Go to the line with "Baby Three đang" in the records below, then output it and each following line exactly, up to and including the line with "Neueste Beiträge". Skip pictures and add nothing.

[[ Given data open ]]

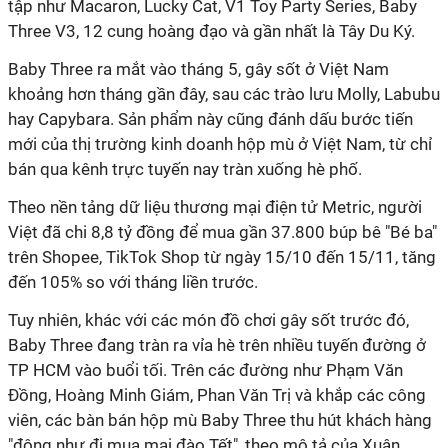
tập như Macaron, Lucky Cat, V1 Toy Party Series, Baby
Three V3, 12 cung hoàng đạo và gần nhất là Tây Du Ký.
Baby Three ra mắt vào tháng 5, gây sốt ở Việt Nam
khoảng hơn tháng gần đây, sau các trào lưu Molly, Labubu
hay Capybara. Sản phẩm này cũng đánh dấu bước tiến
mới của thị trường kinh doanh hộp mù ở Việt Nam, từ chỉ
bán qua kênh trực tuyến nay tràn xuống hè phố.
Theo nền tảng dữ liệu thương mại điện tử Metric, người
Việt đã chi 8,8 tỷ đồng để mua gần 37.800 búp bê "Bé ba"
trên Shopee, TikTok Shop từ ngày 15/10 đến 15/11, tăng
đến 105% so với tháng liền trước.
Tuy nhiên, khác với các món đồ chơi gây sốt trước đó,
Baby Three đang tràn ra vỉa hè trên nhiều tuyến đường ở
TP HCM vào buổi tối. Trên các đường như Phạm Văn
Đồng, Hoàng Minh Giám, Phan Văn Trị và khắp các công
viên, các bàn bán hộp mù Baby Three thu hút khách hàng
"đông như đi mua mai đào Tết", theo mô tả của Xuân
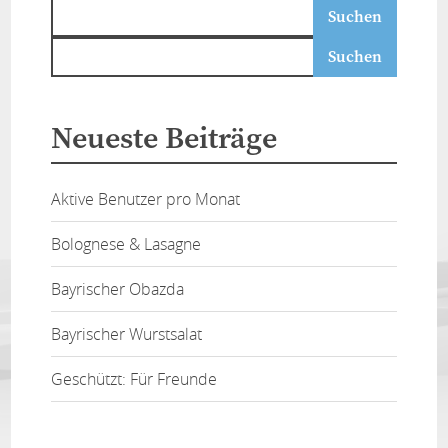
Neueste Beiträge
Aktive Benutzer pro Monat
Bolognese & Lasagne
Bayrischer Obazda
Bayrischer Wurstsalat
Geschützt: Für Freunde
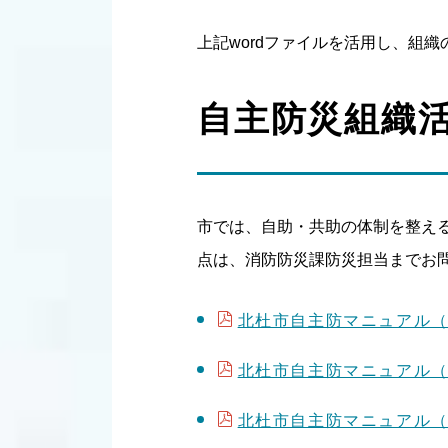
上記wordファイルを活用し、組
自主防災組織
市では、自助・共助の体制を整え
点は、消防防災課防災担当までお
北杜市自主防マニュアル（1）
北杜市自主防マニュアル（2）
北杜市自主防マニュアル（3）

[[ Given data closed ]]

The answer:
Baby Three đang tràn ra vỉa hè trên nhiều tuyến đường ở
TP HCM vào buổi tối. Trên các đường như Phạm Văn
Đồng, Hoàng Minh Giám, Phan Văn Trị và khắp các công
viên, các bàn bán hộp mù Baby Three thu hút khách hàng
"đông như đi mua mai đào Tết", theo mô tả của Xuân
Neueste Beiträge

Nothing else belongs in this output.